In the records below, please retype word for word every line from the one containing "Sesongen 2024/2025" through the final one, both included, and nothing else.

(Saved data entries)
_ _ _ _ _

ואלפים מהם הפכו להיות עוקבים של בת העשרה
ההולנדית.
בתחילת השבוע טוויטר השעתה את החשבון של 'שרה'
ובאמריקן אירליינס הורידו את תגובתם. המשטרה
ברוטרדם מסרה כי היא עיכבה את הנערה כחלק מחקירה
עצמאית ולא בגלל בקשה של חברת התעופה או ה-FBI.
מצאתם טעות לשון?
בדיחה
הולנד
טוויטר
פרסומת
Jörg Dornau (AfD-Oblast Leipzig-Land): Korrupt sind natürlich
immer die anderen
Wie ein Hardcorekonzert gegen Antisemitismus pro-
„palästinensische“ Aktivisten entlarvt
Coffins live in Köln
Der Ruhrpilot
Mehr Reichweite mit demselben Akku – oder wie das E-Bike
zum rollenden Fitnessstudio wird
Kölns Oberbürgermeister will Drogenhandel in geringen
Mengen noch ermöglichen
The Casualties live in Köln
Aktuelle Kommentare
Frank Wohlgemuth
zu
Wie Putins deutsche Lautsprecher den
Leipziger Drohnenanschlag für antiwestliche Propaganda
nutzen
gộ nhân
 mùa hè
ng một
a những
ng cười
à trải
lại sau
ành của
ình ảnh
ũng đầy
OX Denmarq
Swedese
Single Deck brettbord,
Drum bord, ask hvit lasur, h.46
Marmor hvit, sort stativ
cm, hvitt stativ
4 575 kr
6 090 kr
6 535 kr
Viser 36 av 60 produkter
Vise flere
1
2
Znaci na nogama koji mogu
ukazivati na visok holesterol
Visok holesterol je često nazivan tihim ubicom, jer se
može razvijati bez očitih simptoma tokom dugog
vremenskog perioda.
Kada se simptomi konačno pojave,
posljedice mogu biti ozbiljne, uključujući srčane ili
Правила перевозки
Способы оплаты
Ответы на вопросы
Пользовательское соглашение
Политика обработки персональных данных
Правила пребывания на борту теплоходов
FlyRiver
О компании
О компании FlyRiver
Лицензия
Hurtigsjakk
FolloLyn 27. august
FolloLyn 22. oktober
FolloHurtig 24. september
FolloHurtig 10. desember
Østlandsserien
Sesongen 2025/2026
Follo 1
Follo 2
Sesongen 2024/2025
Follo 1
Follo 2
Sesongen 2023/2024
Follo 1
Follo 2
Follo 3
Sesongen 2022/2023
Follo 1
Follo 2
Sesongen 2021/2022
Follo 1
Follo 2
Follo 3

_ _ _ _ _

Answer to this exercise —
Sesongen 2024/2025
Follo 1
Follo 2
Sesongen 2023/2024
Follo 1
Follo 2
Follo 3
Sesongen 2022/2023
Follo 1
Follo 2
Sesongen 2021/2022
Follo 1
Follo 2
Follo 3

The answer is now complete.